→ WHAT IS NEEDED
Give back each line of the listing below that contains the string "Accessories".

→ GIVEN DATA

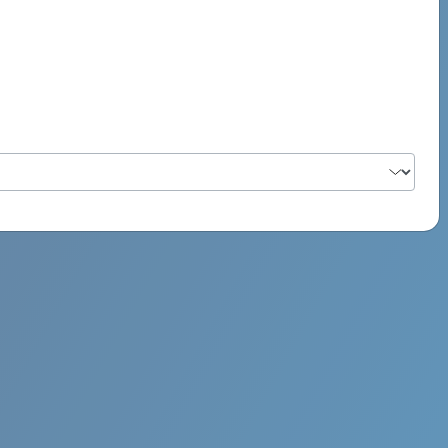
PSYCH ROCK MAHI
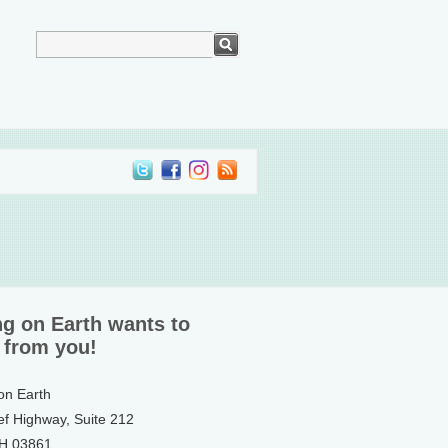
ng on Earth wants to
 from you!
 on Earth
ef Highway, Suite 212
NH 03861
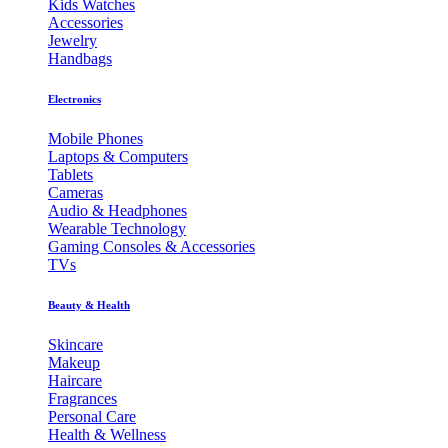
Kids Watches
Accessories
Jewelry
Handbags
Electronics
Mobile Phones
Laptops & Computers
Tablets
Cameras
Audio & Headphones
Wearable Technology
Gaming Consoles & Accessories
TVs
Beauty & Health
Skincare
Makeup
Haircare
Fragrances
Personal Care
Health & Wellness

→ OUTPUT OF THE EXERCISE
Accessories
Gaming Consoles & Accessories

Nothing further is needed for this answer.